【LTVはチャーンレートに反比例】サブスクの年額プランはどうしてお得な価格に設定されているのか?
はじめに
今時、世の中にはいろんなサブスク(サブスクリプション)のサービスが溢れていますね。音楽だったらApple MusicやSpotify、映像だったらNetflixにHulu、Primeビデオ等。フードデリバリーのUber Eatsも配達手数料が0円になるEatsパスというサブスクリプションプラン(月額:980円)があります。
本当に数え切れないくらい様々なサブスクがありますが、概ね月額プランに比べて年額プランの方がリーズナブルな価格に設定されています。
(年額プランが無いサービスもありますが)
何故年額プランにするとちょっとお得になるのか?
ここからはApple Musicの個人向けプランを例に取って、月額プランと年額プランの価格を比較してみます。
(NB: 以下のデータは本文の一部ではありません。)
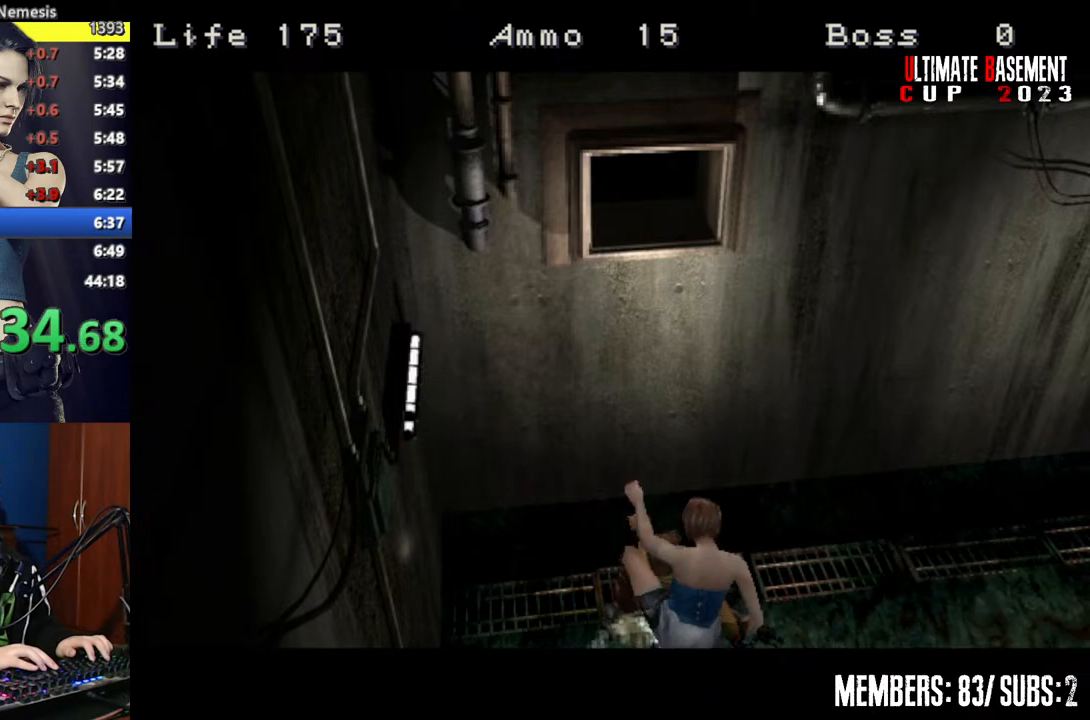
{"keys": [], "events": []}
年額プランを選択すると、月額プランの2か月分に相当する費用(1960円)がお得になります。私はもちろんお得な年額プランで利用しているのですが、そもそもApple社はどうして年額プランをお得な価格に設定しているのでしょうか?
お得な価格に設定しているという事は、ユーザに対して「年額プランに入って欲しい!」という意思を持っているわけです。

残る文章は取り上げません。